BL: « Ces moments-là » contient-il une part de réalité ou est-il totalement de la fiction ?
NFD: Je pense que la fiction ne peut jamais se détacher totalement de la réalité. La réalité soutient la fiction. Bien que l’histoire soit fictive, je me suis amusé à y glisser des parts de vie, des moments vrais en hommage à ceux qui ont compté dans ce lieu.
BL: Lequel de vos deux romans a été le plus difficile à écrire ?
NFD: Incontestablement le deuxième : « Ces moments là ». « Le Sanctuaire Violé était circonscrit dans un lieu et parlait d’une vie. « Ces moments-là » englobe un cadre plus large et des situations plus complexes et parfois inconnues qu’il me fallait d’abord maîtriser avant de pouvoir les raconter.
BL: Si vous aviez été à la place d’Alia, auriez-vous pris les mêmes décisions qu’elle ?
NFD: Aurais-je pris les mêmes décisions ? Alia est une adepte de l’amour. Dans un passage, elle dit « L’aimer m’était devenu douloureux mais je m’étais obstinée quand même, malgré tout. Car voyez-vous, l’amour est le seul poison qu’on consomme de son plein gré ». Alors non. Pour la simple raison que je pense que quand l’amour devient un poison, c’est le signe qu’il est temps d’y renoncer.
BL: Qu’este-ce que cela vous fait que d’écrire alors que ce qui se dit de plus en plus est que les gens lisent moins?
NFD: Eh bien, je n’y crois pas trop en fait. Oui, avec la technologie, les réseaux sociaux, les gens ont maintenant plus de sources de distraction, néanmoins, ces outils ont également favorisé la propagation des livres. Il y a plus de blogs littéraires, plus de groupes de lecteurs et c’est magnifique. On n’y croit pas mais les gens lisent.
BL: Vous avez certainement d’autres projets littéraires….

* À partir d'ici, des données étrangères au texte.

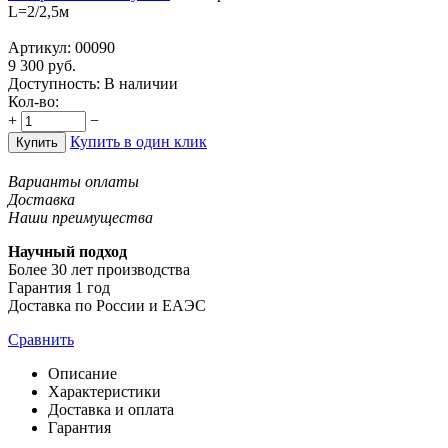
L=2/2,5м
Артикул:
00090
9 300
руб.
Доступность:
В наличии
Кол-во:
+
−
Купить в один клик
Купить
Варианты оплаты
Доставка
Наши преимущества
Научный подход
Более 30 лет производства
Гарантия 1 год
Доставка по России и ЕАЭС
Сравнить
Описание
Характеристики
Доставка и оплата
Гарантия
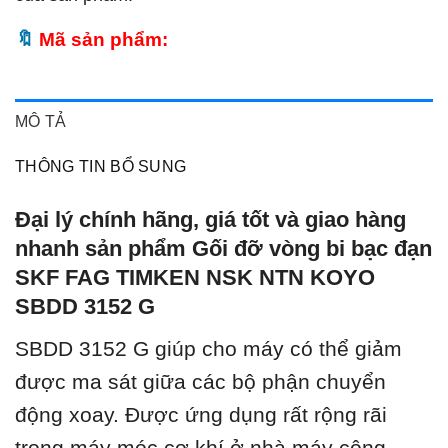
Mã sản phẩm:
MÔ TẢ
THÔNG TIN BỔ SUNG
Đại lý chính hãng, giá tốt và giao hàng
nhanh sản phẩm Gối đỡ vòng bi bạc đạn
SKF FAG TIMKEN NSK NTN KOYO
SBDD 3152 G
SBDD 3152 G giúp cho máy có thể giảm
được ma sát giữa các bộ phận chuyển
động xoay. Được ứng dụng rất rộng rãi
trong máy móc cơ khí ở nhà máy công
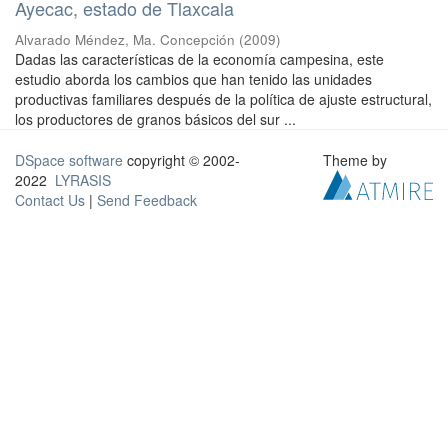
Ayecac, estado de Tlaxcala
Alvarado Méndez, Ma. Concepción
(
2009
)
Dadas las características de la economía campesina, este
estudio aborda los cambios que han tenido las unidades
productivas familiares después de la política de ajuste estructural,
los productores de granos básicos del sur ...
DSpace software
copyright © 2002-
Theme by
2022
LYRASIS
Contact Us
|
Send Feedback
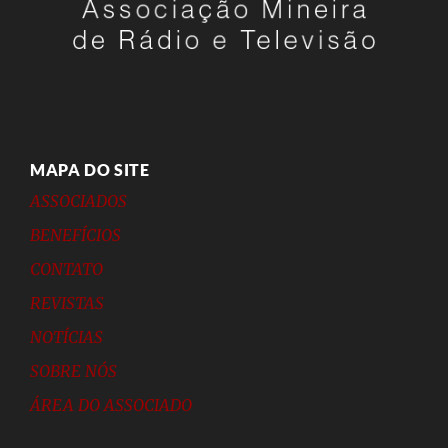
MAPA DO SITE
ASSOCIADOS
BENEFÍCIOS
CONTATO
REVISTAS
NOTÍCIAS
SOBRE NÓS
ÁREA DO ASSOCIADO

NFD: Oui, un troisième roman, un petit roman en fait écrit juste après « Ces moments là » et qui devait clore le cycle des trois romans consacrés à Gaston-Berger. C’est une sorte de « suite » au premier « Le Sanctuaire Violé«
BL: Votre mot de la fin
NFD: Ce sera d’abord un mot de remerciement pour votre intérêt et également des félicitations et des encouragements. Vous participez au rayonnement de la littérature et en ce sens, vous œuvrez pour nous tous. Un mot également à l’endroit de ces amoureux de la lecture qui voudraient bien écrire mais qui parfois, pour plusieurs raisons, hésitent. Juste leur dire de le faire, de sauter le pas. Il n’y a rien de plus beau que de vivre sa passion. Merci à vous.